Também houve uma melhora na percepção sobre a marca de "praticamente todas" as operadoras, segundo o BCG. Gomes diz que as redes das operadoras mostraram "resiliência surpreendente" durante os picos iniciais da quarentena, com a mudança de perfil de tráfego para longe dos centros empresariais, o que ajudou na percepção do brasileiro, que já era positiva. Vale notar que o serviço de Internet fixa mostrou alta nas reclamações segundo relatório divulgado nesta semana pela Anatel.

O diretor do BCG coloca que contou a favor do Brasil o fato de haver maior penetração de fibra em áreas urbanas residenciais do que em alguns países europeus. "No sul, como em Portugal e Espanha, o grande incremento do consumo foi na fibra, como no Brasil", compara. "A gente vai consumir mais rede fixa do que antes."

Migrações

Mas há uma indicação de que o serviço contratado pelo consumidor pode não ter sido suficiente no contexto: 23% dos usuários pré-pago entrevistados afirmaram querer mudar de operadora ou mesmo deixar de usar serviços da mesma empresa após a pandemia. No caso de pós-pago, 27% afirmaram o mesmo; e em banda larga fixa, 28%

"O que vemos na pesquisa são intenções de churn na Internet fixa subirem algo em torno da manifestação de querer desconectar por conta da qualidade de serviço", diz Nuno Gomes. Ele explica que a falha em atender a expectativa do consumidor também ocorre porque agora se utiliza mais a conexão em casa, onde se tem mais contato com o serviço prestado em todos os horários. O diretor do BCG acredita que essa tendência seguirá também no ainda hipotético pós-pandemia. 

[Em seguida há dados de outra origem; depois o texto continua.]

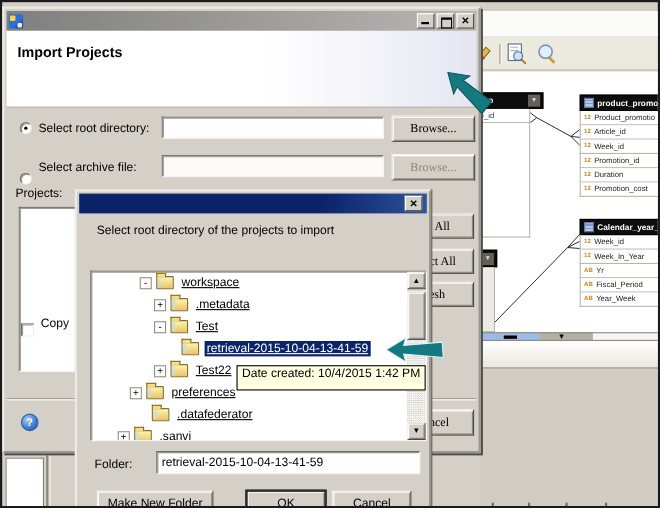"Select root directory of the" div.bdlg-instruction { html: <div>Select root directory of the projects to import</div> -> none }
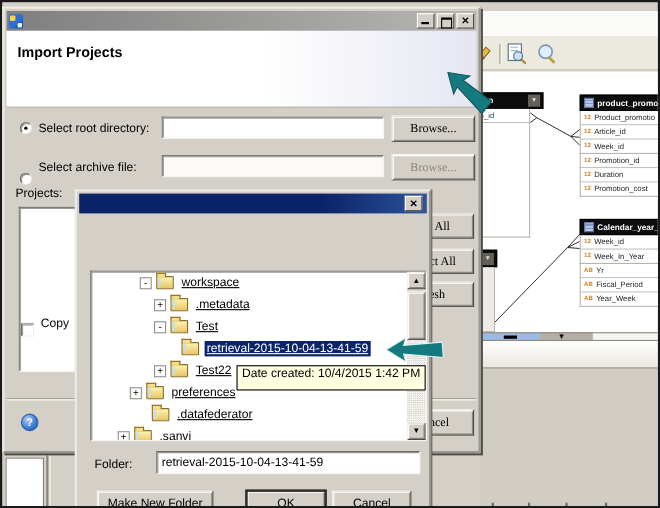"workspace" .tree-label { text-decoration: underline -> none }
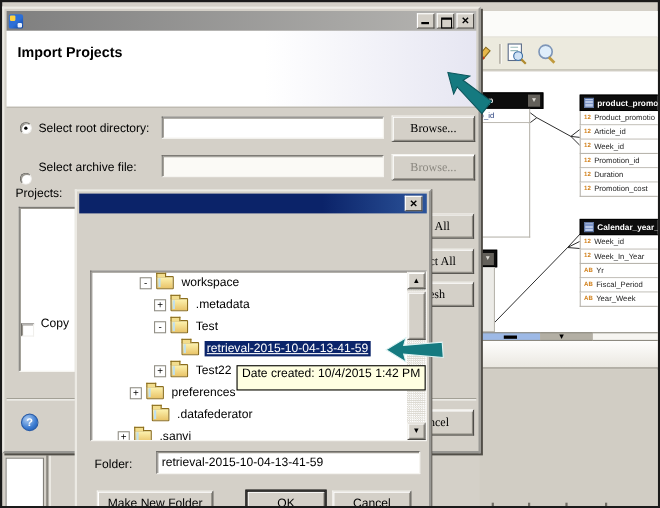"Date created: 10/4/2015 1:42 PM" .tooltip { height: 23px -> 17px }
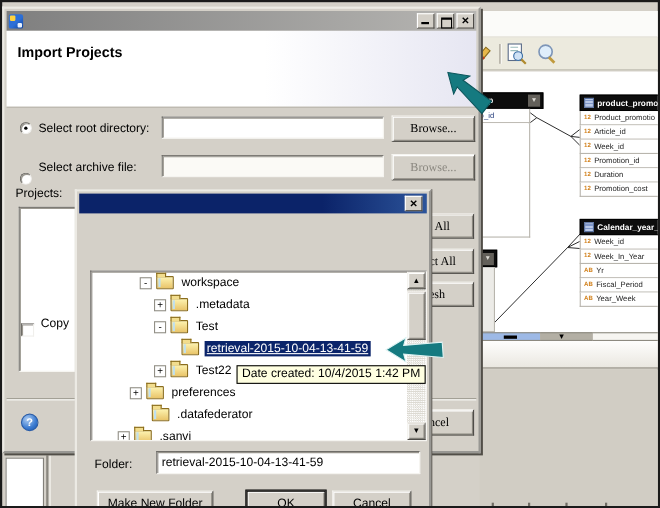".datafederator" div.tree-row { padding-left: 40px -> 14px }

Segundo a consultoria, há também diferentes níveis de tolerância de acordo com o serviço. O que o consumidor considera haver menor impacto de interrupção é a TV paga, mais do que serviços over-the-top (OTT) ou celular e Internet fixa. Ainda de acordo com a pesquisa, muitos que já tinham TV por assinatura vão manter diante do cenário da pandemia, de forma inclusive complementar a outros tipos de entretenimento. Mas ressalta: a razão para o corte de serviço da TV é mais em relação ao preço do que a disponibilidade. 

Metodologia

A pesquisa "Como a Covid-19 impacta o comportamento do consumidor de telecomunicações brasileiro?" do BCG foi realizada durante o mês de maio com mais de mil brasileiros em 26 estados. O levantamento foi feito em outros 16 países. "Genericamente, as conclusões são as mesmas [do Brasil]", afirma Gomes.